Collected data
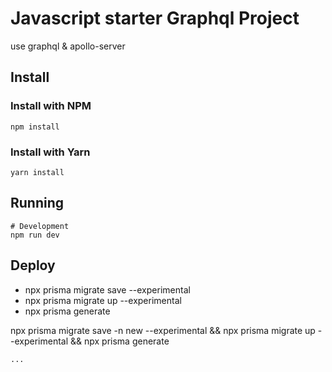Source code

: # Javascript starter Graphql Project

use graphql & apollo-server

## Install

### Install with NPM
    
    npm install

### Install with Yarn
    
    yarn install

## Running
    # Development
    npm run dev


## Deploy

- npx prisma migrate save --experimental
- npx prisma migrate up --experimental
- npx prisma generate

npx prisma migrate save -n new --experimental && npx prisma migrate up --experimental && npx prisma generate


    ...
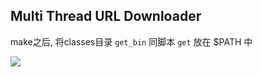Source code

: Multi Thread URL Downloader
-------

make之后, 将classes目录 `get_bin` 同脚本 `get` 放在 $PATH 中

![](https://github.com/develon2015/MultiThreadURLDownloader/raw/master/run.png)

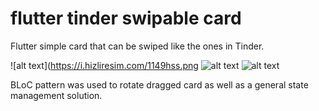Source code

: # flutter tinder swipable card

Flutter simple card that can be swiped like the ones in Tinder.


![alt text](https://i.hizliresim.com/1149hss.png
![alt text](https://i.hizliresim.com/aq2htcy.png)
![alt text](https://i.hizliresim.com/ji1wr5y.png)




BLoC pattern was used to rotate dragged card as well as a general state management solution.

### THE TASK
Extract every line above that contains the word "save".

### OUTPUT
- npx prisma migrate save --experimental
npx prisma migrate save -n new --experimental && npx prisma migrate up --experimental && npx prisma generate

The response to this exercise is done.